▶ [Instruksi Tugas]
Menurut teks hasil ekstraksi tentang tiga dimensi masa, apa tujuan kitab suci menguraikan ketiga dimensi itu secara rinci, dan mengapa? Jawab dalam satu sampai tiga kalimat.
===== Teks Hasil Ekstraksi =====
Terkadang, kitab suci menyelaraskan dan mengakui adanya tiga dimensi masa tersebut secara rinci.  Kerincian yang bertujuan supaya manusia menyadari kekinian. Bahkan,  kesementaraan di dunia ini (faniyah, duniawiyah). Sebab, mereka adalah produk masa lalu yang sekarang mereka tempuh. Dan sedang menuju masa depan. Maksud kitab suci tentang masa depan selain hari tua, lebih dari sebatas hari tua, yaitu masa akhir (akhirat).

Merugilah mereka yang menghabiskan kesenangan pada dunia kesementaraan (kamuflase). Bahwa apa yang mereka lihat dan dengar hanya merupakan efek suara dan efek cahaya pada frekuensi yang damai. Saat bunyi menyentuh gendang telinga, berefek pendengaran. Dan, saat cahaya menerangi ruang, selanjutnya menyapa mata, bukankah hanya efek cahaya. Demikian pula, apa yang disebut cantik, hanya sebatas penilaian subjektif.

Artinya, item kesenangan yang sedang dijalani oleh kebanyakan manusia, hanya halusinasi. Halusinasi tentang kesenangan yang dibangun dalam frame berpikir. Mereka (umumnya manusia), menduga berada dalam balutan kenikmatan, ternyata hanya kesibukan demi kesibukan yang melelahkan jiwa, sedang mereka tidak menyadarinya. Kesadaran yang hanya berpusat pada jasadiyah, inderawi, atau kesadaran sensorial saja, masih sangat rendah. Padahal, masih ada tiga kesadaran diatasnya, yaitu kesadaran intelektual, emosional dan spiritual. Bila kesadaran hanya pada tahap sensorial, apa bedanya dengan roh nabati dan roh hewani? Untuk kepentingan kesadaran inilah, ibadah salat, puasa, zakat dan haji disyariatkan. Atau ego ibadah yang belum sanggup menepis dan menembus lapisan-lapisan hijab. Menyadari bahwa dunia adalah mimpi, dan akhirat adalah kenyataan.
===== Cuplikan Data =====
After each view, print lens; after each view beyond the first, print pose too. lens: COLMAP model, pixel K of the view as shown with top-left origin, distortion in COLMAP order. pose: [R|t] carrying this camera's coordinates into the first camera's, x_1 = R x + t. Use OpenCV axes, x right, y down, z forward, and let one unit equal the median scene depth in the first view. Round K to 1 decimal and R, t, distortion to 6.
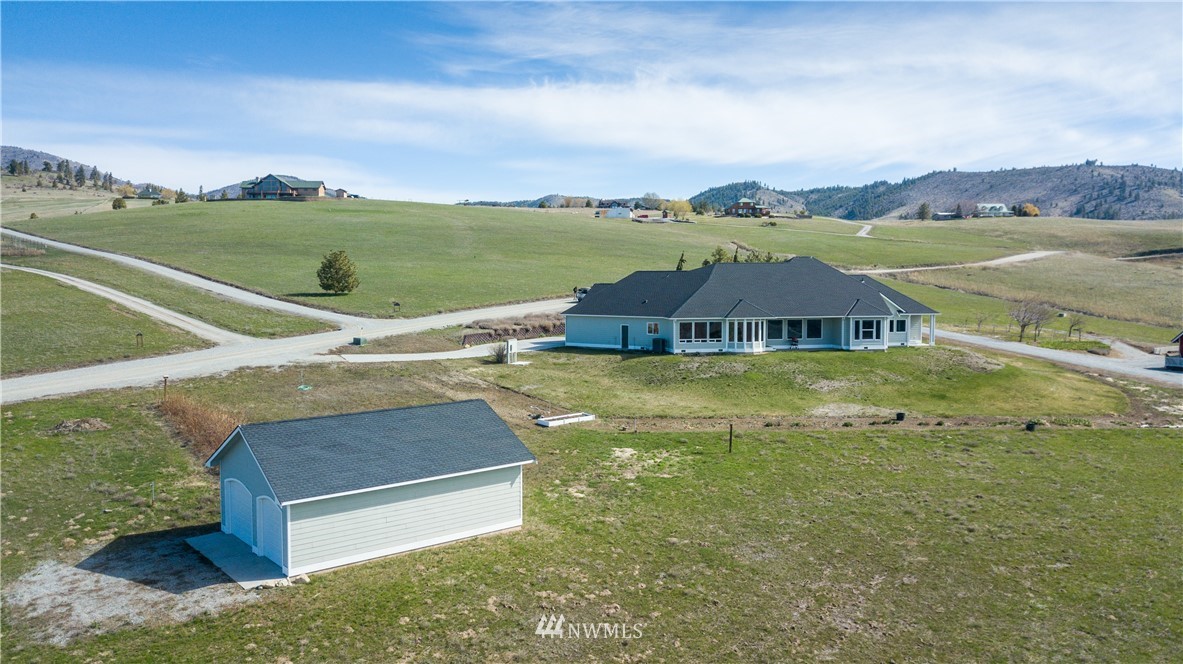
=====
▶ [Keluaran yang Diharapkan]
Kerincian itu bertujuan agar manusia menyadari kekinian, bahkan kesementaraan dunia ini (faniyah, duniawiyah). Alasannya, manusia adalah produk masa lalu yang sekarang mereka tempuh dan sedang menuju masa depan.